- **Consigne 1**:
Réécrivez toutes les lignes des enregistrements ci-dessous en une liste JSON de chaînes, une chaîne par ligne et sans les lignes vides. N'incluez pas les images dans la réponse.

Un enchantement !
La Grande Armoire
Michel Butor et Olivier Delhoume (photographies)
Extirpés du fouillis de l'armoire familiale, quelques
objets, souvenirs anciens, héritages ou cadeaux des quatre coins du monde, nous
sont présentés avec tendresse, érudition et malice par l'ami Butor. Collection
hétéroclite et improbable, cabinet de curiosités, l'armoire de Butor a des airs
de hotte du Père Noël...!
Quelle merveille !
Quel cadeau !
Quel régal !
La parution de ce livre était initialement prévue le 14
septembre 2016 à l'occasion du 90e anniversaire de Michel Butor qui nous a
quittés le 24 août 2016. Ce volume retrace sa vie à travers des objets qu'il
avait minutieusement choisis et pour lesquels il avait rédigé les notices.
Depuis plus d'un an, les séances de prises de vues et de composition de
l'ouvrage avaient été pour Michel Butor l'occasion de transmettre à Olivier
Delhoume l'histoire de ses objets familiaux anciens et celle de ses souvenirs rapportés
ou reçus des cinq continents. Après en avoir validé la mise en page, Michel se
réjouissait de cette publication qu'il voyait comme un héritage à partager.

- **Consigne 2**:
Mettez à jour le texte sur La Grande Armoire, tout ce qui va de « La Grande Armoire » jusqu'à « Quel cadeau ! », en remplaçant « malice » par « espièglerie ».

[Éléments répertoriés dans un jeu de données]
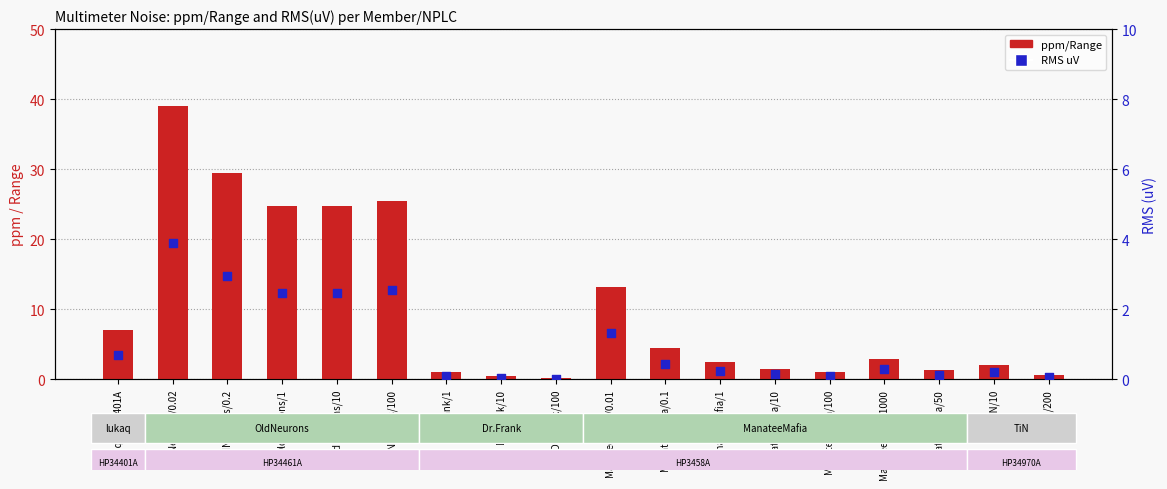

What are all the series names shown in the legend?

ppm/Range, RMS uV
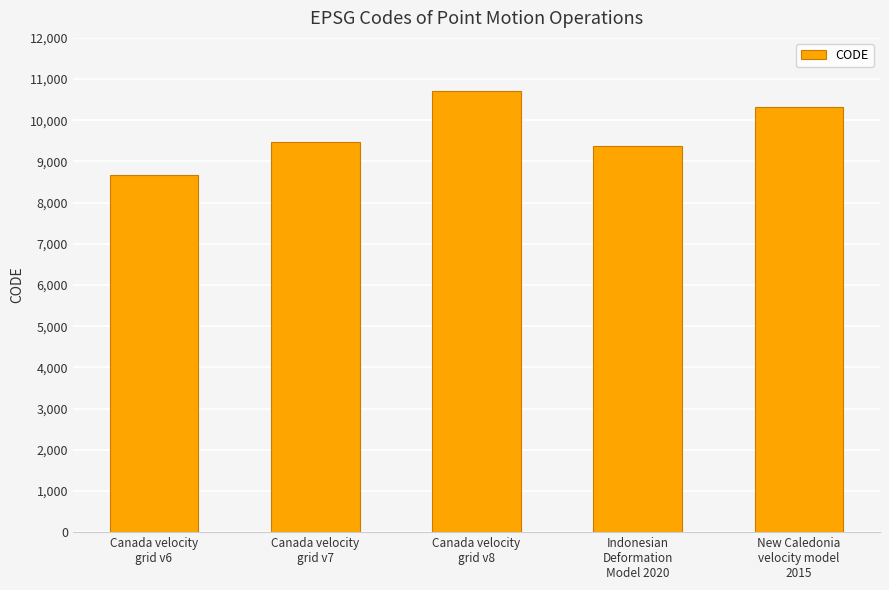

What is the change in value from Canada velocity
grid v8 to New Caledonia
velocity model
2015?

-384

- **Réponse finale 1**:
[
  "What are all the series names shown in the legend?",
  "ppm/Range, RMS uV",
  "What is the change in value from Canada velocity",
  "grid v8 to New Caledonia",
  "velocity model",
  "2015?",
  "-384"
]

- **Réponse finale 2**:
La Grande Armoire
Michel Butor et Olivier Delhoume (photographies)
Extirpés du fouillis de l'armoire familiale, quelques
objets, souvenirs anciens, héritages ou cadeaux des quatre coins du monde, nous
sont présentés avec tendresse, érudition et espièglerie par l'ami Butor. Collection
hétéroclite et improbable, cabinet de curiosités, l'armoire de Butor a des airs
de hotte du Père Noël...!
Quelle merveille !
Quel cadeau !